Bob Mackie, who was an assistant to Jean Louis when he drew the sketch for the gown Marilyn Monroe wore when she sang "Happy Birthday" to President John F. Kennedy in 1962, said it was a "big mistake" for Ripley's Believe It or Not! to allow Kim Kardashian to wear the dress. Kardashian wore the actual dress Monroe wore that historic night to the Met Gala only for the red carpet before changing into the replica gown she wore during the rest of the event. This led to plenty of controversies, as Monroe fans were horrified by the damage Kardashian could have done to the piece of history to others were shocked by the extreme diet Kardashian followed so she could wear it.

"I thought it was a big mistake," Mackie told Entertainment Weekly while promoting Turner Classic Movies' new Follow the Thread film series. "[Marilyn] was a goddess. A crazy goddess, but a goddess. She was just fabulous. Nobody photographs like that. And it was done for her. It was designed for her. Nobody else should be seen in that dress." Mackie, who was only 23 when he drew the sketch for Louis, shared the same fears as historians who were concerned Kardashian could have damaged the dress.

"There are all the issues with the actual preservation of the dress and things like oxygen can affect a dress," TCM host Alicia Malone told EW. "Usually, these outfits are kept very much in controlled environments and we see that with the Met. The Costume Institute is so careful about how they are handling these historic items. So, it was quite alarming that she was able to wear it. I personally wish she wore a replica instead of the real thing."

Kardashian only wore the real dress to pose for red carpet photos alongside her boyfriend, comedian Pete Davidson. Before the gala, Kardashian went to the Ripley's archive in Florida, where she learned the dress could not fit over her behind. She carried a white fur coat to hide the problem. After the red carpet, she switched to a replica, which did not have the same problem.

In a Vogue interview, Kardashian said she also tried the dress on at her Calabasas, California home. There, she learned the dress did not fit at all. She was disappointed because she overestimated how curvy Monroe was. "I imagined I might be smaller in some places where she was bigger and bigger in places where she was smaller," Kardashian said. "So when it didn't fit me, I wanted to cry because it can't be altered at all."

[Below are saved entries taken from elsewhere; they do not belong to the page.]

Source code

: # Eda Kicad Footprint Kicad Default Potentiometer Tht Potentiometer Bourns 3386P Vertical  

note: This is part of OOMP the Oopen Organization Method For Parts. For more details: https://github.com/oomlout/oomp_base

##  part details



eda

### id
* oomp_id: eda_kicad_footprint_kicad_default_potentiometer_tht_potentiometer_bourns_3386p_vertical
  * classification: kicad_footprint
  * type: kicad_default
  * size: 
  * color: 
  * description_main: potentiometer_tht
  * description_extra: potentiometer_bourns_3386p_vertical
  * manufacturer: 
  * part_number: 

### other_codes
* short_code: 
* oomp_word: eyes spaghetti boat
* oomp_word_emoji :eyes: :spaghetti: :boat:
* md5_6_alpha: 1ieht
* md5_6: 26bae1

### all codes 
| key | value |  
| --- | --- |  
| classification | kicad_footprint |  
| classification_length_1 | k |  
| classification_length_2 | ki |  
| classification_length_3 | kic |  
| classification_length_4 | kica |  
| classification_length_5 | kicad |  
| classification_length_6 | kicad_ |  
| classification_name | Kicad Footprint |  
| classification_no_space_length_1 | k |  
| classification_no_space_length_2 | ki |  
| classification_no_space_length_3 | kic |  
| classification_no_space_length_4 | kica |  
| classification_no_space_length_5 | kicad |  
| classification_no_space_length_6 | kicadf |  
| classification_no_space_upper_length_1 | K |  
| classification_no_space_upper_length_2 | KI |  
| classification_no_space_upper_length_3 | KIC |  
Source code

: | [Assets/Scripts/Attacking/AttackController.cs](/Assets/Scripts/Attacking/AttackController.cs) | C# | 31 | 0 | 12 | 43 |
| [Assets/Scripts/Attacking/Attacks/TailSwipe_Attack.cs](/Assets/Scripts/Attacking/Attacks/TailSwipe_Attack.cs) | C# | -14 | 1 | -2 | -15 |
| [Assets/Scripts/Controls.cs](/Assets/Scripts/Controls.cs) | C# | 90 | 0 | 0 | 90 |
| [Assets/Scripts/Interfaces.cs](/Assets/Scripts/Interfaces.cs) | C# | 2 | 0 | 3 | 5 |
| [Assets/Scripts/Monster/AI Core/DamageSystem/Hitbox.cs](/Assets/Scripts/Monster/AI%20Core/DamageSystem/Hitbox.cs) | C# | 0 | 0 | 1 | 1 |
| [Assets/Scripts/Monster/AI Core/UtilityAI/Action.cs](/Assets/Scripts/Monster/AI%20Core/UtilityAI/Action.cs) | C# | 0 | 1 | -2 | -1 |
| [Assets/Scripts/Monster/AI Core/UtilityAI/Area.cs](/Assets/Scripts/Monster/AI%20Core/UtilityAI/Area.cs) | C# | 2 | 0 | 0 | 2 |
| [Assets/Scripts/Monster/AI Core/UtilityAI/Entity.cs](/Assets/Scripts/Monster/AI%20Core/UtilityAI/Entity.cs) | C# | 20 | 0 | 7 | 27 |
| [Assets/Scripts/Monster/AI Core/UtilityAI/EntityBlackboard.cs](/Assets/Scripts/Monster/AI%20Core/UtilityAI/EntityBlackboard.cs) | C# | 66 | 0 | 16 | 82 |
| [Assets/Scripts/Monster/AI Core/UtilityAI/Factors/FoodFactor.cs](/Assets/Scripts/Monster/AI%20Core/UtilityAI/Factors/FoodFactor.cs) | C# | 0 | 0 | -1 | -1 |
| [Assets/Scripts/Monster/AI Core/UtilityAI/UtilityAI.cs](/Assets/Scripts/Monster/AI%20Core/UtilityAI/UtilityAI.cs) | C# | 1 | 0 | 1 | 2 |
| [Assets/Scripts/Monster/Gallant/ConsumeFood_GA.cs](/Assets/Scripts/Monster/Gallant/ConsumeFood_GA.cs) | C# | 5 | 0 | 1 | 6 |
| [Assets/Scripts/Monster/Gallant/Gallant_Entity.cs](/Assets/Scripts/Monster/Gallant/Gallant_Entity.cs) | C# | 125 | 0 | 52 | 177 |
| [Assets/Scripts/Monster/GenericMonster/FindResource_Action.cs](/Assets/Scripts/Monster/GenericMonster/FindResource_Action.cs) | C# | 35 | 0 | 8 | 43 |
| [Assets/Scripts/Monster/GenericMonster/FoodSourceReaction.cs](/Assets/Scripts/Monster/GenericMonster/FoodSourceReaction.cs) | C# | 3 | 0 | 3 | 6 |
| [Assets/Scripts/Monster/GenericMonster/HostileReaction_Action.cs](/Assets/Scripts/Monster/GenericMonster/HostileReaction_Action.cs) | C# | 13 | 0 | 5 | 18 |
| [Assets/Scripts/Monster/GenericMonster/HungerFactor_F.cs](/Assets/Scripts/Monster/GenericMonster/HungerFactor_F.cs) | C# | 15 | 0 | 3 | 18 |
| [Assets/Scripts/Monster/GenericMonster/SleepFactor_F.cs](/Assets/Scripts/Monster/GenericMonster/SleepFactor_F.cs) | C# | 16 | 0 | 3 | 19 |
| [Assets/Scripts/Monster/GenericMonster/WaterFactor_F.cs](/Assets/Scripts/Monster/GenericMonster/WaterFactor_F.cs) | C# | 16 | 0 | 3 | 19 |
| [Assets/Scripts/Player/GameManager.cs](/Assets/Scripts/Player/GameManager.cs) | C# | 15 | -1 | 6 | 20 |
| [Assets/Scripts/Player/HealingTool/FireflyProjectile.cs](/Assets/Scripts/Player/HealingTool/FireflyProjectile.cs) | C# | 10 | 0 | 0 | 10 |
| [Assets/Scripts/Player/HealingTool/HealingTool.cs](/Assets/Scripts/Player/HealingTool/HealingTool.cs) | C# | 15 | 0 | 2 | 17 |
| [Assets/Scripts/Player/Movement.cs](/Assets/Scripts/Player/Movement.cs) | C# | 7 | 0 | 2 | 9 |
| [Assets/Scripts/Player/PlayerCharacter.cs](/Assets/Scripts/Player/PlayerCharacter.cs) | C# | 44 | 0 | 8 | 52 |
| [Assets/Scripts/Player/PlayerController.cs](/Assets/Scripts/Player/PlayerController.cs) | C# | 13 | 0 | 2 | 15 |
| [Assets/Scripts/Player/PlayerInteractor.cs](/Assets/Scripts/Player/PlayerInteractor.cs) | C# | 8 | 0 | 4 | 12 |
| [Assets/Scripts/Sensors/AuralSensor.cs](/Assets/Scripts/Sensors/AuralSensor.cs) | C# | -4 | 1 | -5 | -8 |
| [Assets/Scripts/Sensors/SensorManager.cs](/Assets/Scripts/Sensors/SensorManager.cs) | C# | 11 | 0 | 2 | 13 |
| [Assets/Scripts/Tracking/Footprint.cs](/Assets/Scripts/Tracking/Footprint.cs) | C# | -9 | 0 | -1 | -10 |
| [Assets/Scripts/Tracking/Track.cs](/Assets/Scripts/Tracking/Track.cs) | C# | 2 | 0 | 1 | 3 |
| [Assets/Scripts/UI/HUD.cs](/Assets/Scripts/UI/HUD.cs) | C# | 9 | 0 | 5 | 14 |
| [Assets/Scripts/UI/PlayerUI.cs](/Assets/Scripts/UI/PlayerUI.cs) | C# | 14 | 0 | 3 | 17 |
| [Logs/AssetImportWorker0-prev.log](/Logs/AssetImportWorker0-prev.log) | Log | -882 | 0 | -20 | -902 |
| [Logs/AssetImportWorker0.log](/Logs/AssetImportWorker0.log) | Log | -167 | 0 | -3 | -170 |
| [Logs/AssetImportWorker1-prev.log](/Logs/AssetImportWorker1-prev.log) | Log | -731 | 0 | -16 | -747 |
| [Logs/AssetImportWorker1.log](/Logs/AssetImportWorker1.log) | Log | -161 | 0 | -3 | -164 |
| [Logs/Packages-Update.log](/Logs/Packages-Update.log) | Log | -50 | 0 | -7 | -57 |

The Kardashians star was so determined to fit into the real thing that she lost 16 pounds in a month. "I would wear a sauna suit twice a day, run on the treadmill, completely cut out all sugar and all carbs, and just eat the cleanest veggies and protein," she told Vogue. "I didn't starve myself, but I was so strict."

Kardashian's comments about the extreme diet drew as much condemnation as wearing the dress in the first place. "So wrong. So f—ed on 100s of levels," Riverdale star Lili Reinhart wrote on Instagram. "To openly admit to starving yourself for the sake of the Met Gala. When you know very well that millions of young men and women are looking up to you and listening to your every word."

Historians also condemned Ripley's decision to let Kardashian wear the dress. Dr. Justine De Young, professor of fashion history at the Fashion Institute of Technology, told PEOPLE it was "irresponsible and unnecessary." She noted that Kardashian could have just worn the replica from the beginning. "Such an iconic piece of American history should not be put at risk of damage just for an ego-boost and photo-op," Young added.

Mackie spoke with Malone for TCM's Follow the Thread limited series, inspired by the Metropolitan Museum of Art Costume Institute's In America: An Anthology of Fashion exhibit. The series begins on June 4 on TCM and on June 17 on HBO Max. The movies featured on the first night are Stage Fight (1950) and Sabrina (1954), with Malone and Mackie introducing each.